[Job]
Among the lines of this material, find those holding the word "items" and report how many there are, with nothing added.

[Input records]
□ □ □ □ □
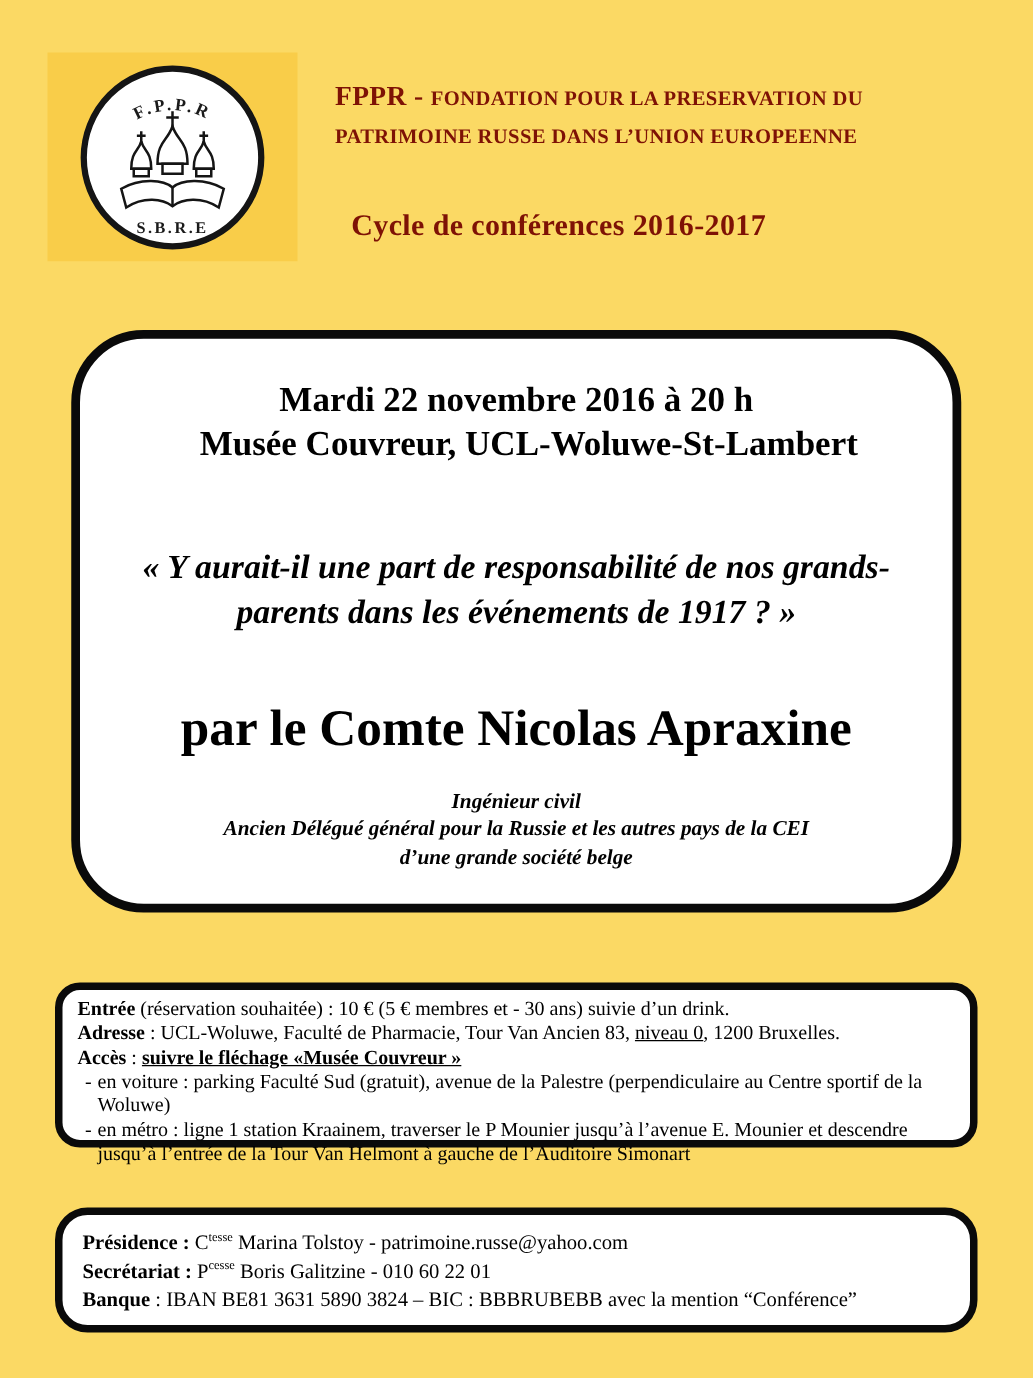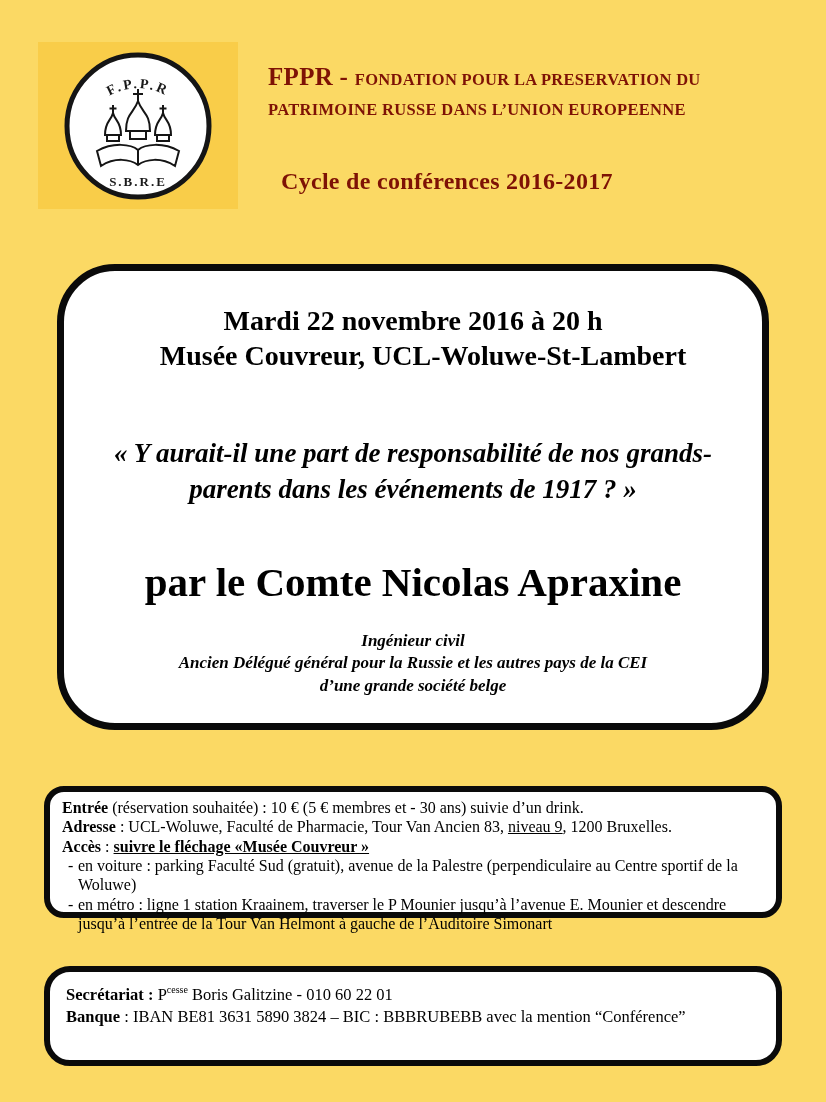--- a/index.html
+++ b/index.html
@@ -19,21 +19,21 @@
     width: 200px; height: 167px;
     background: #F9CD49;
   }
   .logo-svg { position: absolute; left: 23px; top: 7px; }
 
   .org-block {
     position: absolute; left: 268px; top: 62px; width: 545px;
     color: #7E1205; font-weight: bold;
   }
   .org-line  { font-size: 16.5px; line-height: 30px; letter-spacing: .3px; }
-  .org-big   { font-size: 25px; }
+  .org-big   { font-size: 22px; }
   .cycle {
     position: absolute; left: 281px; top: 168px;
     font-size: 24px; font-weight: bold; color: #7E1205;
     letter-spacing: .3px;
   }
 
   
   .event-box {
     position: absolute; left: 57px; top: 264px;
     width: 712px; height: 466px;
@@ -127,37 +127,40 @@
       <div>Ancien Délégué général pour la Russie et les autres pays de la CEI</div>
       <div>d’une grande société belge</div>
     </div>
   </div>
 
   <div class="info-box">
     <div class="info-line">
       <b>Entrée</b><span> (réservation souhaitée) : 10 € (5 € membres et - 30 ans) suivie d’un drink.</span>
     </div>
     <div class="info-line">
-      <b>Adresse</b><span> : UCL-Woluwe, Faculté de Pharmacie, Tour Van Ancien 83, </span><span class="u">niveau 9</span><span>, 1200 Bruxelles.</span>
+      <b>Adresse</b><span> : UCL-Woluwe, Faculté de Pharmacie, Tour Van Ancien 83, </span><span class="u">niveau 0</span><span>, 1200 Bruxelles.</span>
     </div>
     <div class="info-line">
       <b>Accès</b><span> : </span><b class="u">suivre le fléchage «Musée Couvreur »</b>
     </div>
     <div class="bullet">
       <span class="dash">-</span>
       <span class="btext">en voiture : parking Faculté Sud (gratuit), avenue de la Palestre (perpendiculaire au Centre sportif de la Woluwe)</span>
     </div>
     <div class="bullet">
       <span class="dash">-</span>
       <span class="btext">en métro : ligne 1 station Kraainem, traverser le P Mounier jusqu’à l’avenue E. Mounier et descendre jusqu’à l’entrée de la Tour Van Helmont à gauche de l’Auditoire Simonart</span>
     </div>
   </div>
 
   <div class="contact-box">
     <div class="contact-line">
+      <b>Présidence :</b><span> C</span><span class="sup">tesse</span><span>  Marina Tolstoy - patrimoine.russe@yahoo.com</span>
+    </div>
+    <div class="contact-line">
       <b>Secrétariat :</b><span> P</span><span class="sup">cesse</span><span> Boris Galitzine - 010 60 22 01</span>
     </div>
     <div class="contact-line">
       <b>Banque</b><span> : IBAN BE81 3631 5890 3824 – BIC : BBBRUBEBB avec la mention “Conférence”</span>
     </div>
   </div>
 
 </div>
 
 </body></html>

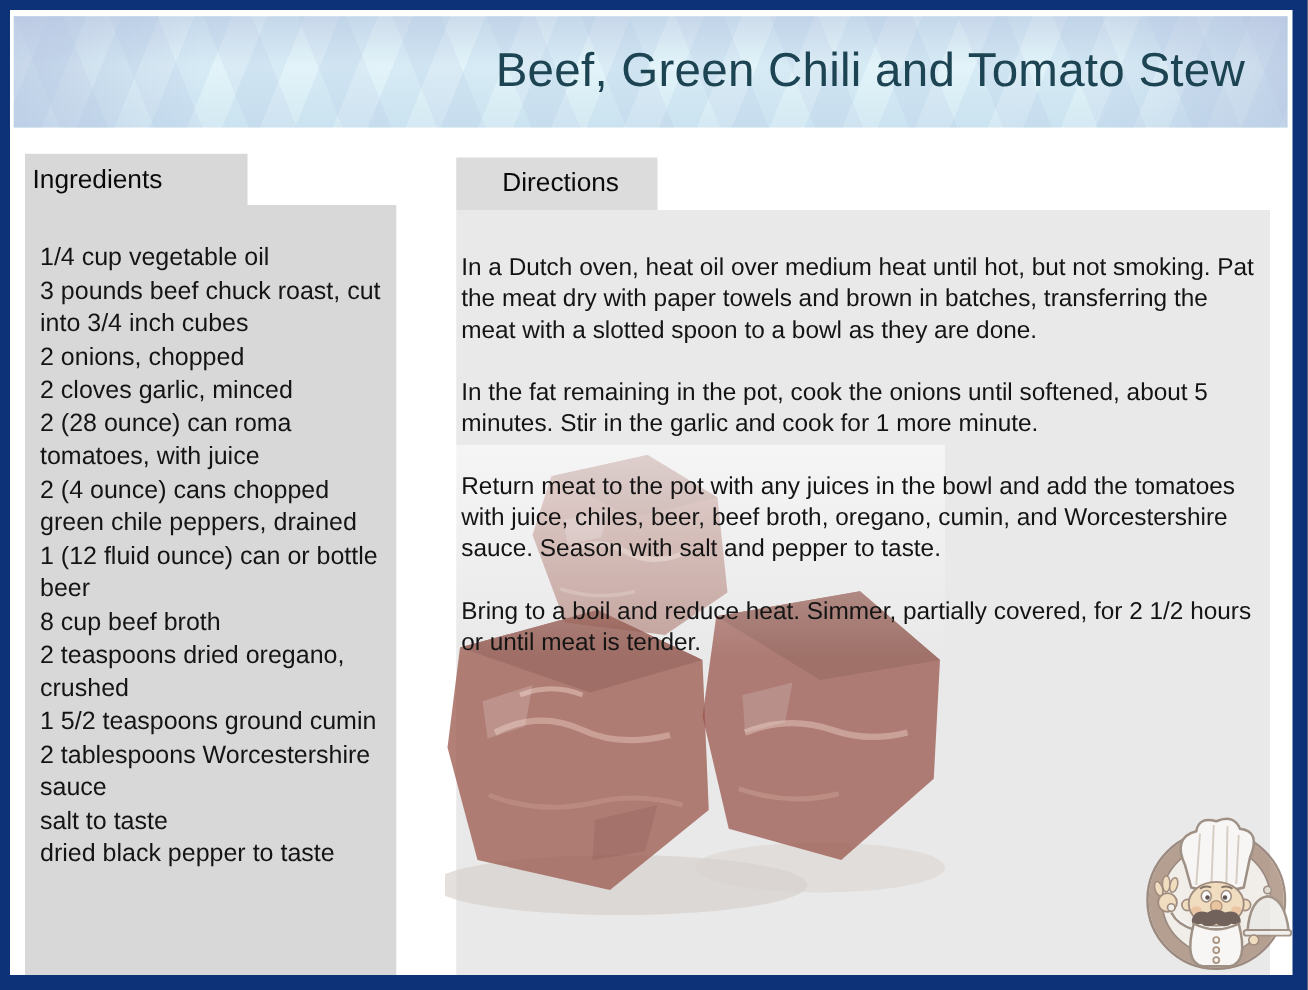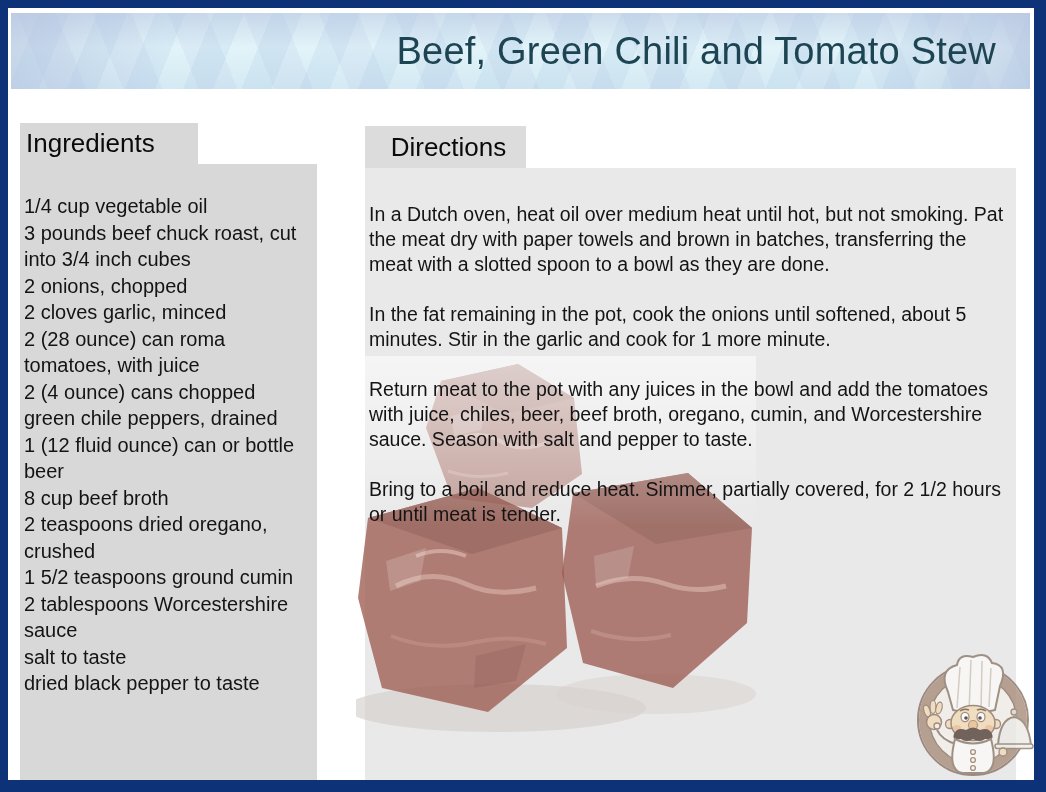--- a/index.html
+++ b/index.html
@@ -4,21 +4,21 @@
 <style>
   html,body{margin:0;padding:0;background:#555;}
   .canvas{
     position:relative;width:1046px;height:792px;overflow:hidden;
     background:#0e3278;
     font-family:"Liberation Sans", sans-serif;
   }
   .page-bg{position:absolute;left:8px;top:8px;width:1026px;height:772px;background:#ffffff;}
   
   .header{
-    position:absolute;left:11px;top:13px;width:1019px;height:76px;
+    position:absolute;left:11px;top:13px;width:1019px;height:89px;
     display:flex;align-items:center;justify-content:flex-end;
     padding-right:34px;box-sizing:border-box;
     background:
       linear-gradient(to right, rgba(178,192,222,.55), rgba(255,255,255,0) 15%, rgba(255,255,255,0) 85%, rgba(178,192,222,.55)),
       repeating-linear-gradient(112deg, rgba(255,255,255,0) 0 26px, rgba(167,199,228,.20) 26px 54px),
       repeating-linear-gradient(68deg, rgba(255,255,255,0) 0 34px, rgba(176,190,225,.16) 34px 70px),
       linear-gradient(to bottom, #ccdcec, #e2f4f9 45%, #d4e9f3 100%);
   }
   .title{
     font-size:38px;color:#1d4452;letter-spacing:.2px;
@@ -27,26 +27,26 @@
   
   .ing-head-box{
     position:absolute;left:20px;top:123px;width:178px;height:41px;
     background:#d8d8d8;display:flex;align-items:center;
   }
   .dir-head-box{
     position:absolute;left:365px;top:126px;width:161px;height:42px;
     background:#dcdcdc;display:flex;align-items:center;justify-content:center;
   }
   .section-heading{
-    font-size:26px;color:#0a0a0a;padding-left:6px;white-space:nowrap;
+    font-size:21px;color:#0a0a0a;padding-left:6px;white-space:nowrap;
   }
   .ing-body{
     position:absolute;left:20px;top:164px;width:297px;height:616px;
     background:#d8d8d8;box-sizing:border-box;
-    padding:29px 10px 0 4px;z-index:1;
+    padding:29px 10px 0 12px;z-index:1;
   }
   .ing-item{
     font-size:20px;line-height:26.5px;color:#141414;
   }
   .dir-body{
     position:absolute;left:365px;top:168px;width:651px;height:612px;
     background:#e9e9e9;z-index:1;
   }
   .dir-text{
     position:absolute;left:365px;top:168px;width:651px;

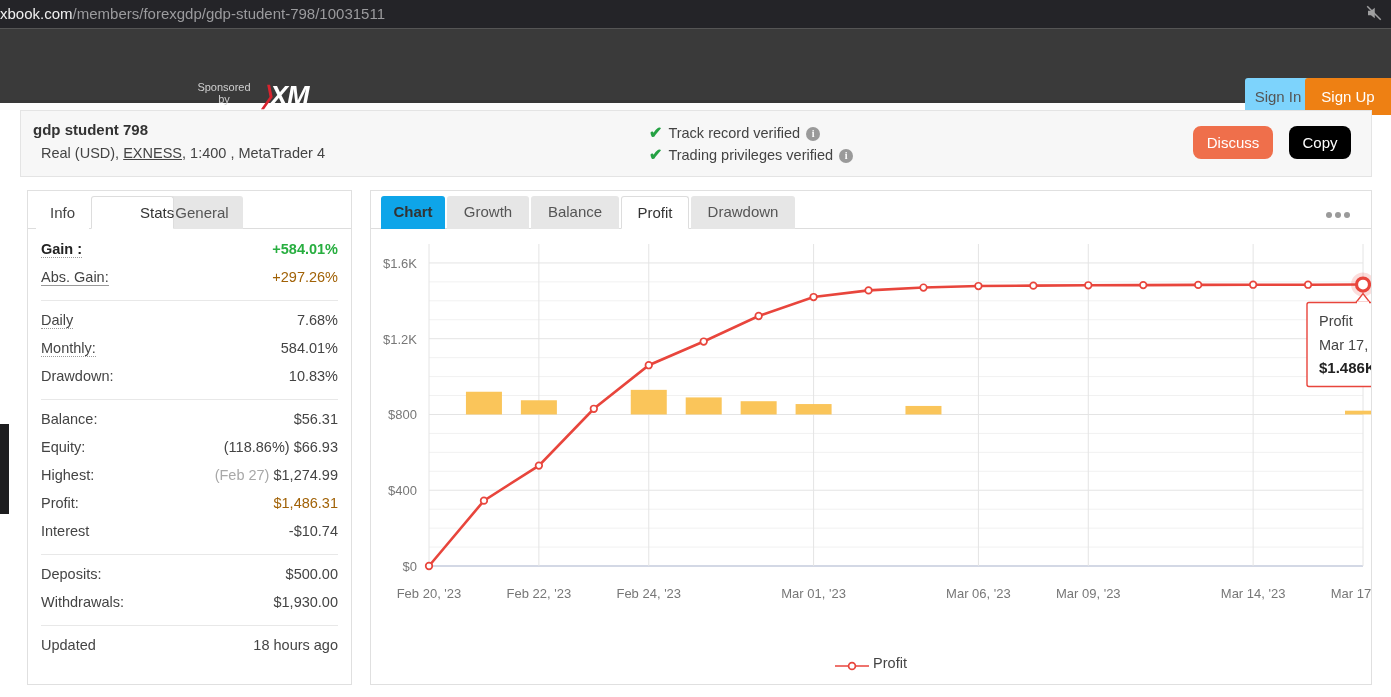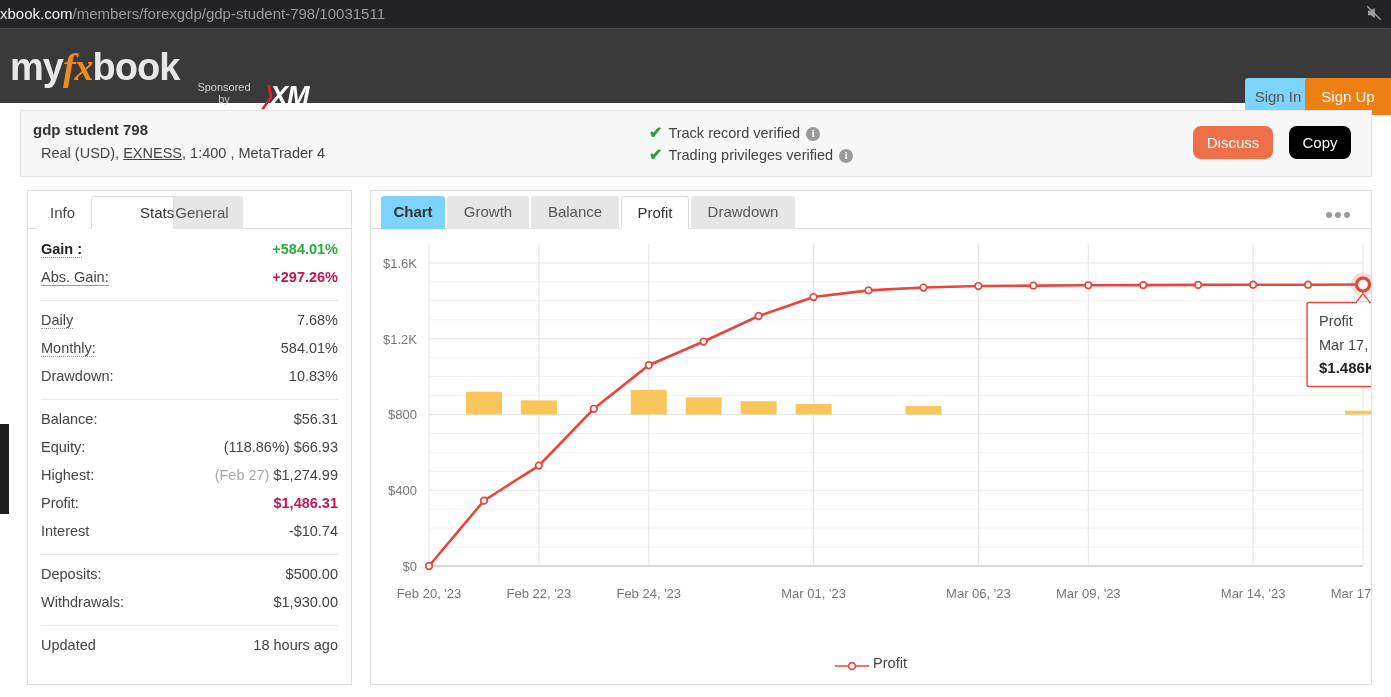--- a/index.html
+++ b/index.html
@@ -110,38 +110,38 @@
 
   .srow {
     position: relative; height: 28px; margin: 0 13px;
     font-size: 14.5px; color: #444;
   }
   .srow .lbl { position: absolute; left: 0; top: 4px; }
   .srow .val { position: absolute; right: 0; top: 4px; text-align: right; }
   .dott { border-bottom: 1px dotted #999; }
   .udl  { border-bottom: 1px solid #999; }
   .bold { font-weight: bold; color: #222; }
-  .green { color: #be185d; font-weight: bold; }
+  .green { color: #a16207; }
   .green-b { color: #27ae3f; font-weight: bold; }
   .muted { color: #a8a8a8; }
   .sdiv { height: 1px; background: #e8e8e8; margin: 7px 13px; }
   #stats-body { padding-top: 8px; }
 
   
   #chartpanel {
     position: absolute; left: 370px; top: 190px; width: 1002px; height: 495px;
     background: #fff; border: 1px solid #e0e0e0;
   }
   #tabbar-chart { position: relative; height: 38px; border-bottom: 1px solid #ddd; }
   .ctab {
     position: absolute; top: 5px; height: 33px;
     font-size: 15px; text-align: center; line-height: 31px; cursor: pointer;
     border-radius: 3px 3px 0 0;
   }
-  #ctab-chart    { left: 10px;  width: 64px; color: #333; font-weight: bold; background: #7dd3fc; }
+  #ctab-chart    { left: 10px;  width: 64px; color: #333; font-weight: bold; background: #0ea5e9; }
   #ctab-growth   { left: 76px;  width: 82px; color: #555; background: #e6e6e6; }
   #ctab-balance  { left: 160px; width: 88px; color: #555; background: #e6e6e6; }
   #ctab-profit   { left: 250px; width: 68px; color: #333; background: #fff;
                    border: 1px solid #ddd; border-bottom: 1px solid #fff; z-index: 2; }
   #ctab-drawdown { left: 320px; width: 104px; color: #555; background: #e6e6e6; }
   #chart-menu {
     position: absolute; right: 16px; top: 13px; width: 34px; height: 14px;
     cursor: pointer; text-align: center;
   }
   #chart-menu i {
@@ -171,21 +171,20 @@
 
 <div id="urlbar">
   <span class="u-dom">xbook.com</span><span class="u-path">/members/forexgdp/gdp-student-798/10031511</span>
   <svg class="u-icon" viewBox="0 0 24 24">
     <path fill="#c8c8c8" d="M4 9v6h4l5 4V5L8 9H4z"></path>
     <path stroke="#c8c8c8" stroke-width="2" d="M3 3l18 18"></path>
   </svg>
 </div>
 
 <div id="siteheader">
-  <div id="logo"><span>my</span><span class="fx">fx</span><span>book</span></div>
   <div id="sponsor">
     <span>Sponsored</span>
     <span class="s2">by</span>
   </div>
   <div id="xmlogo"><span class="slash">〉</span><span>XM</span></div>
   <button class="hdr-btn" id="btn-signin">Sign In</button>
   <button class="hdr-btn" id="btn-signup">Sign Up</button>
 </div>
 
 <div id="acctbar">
□ □ □ □ □
[Finished task]
3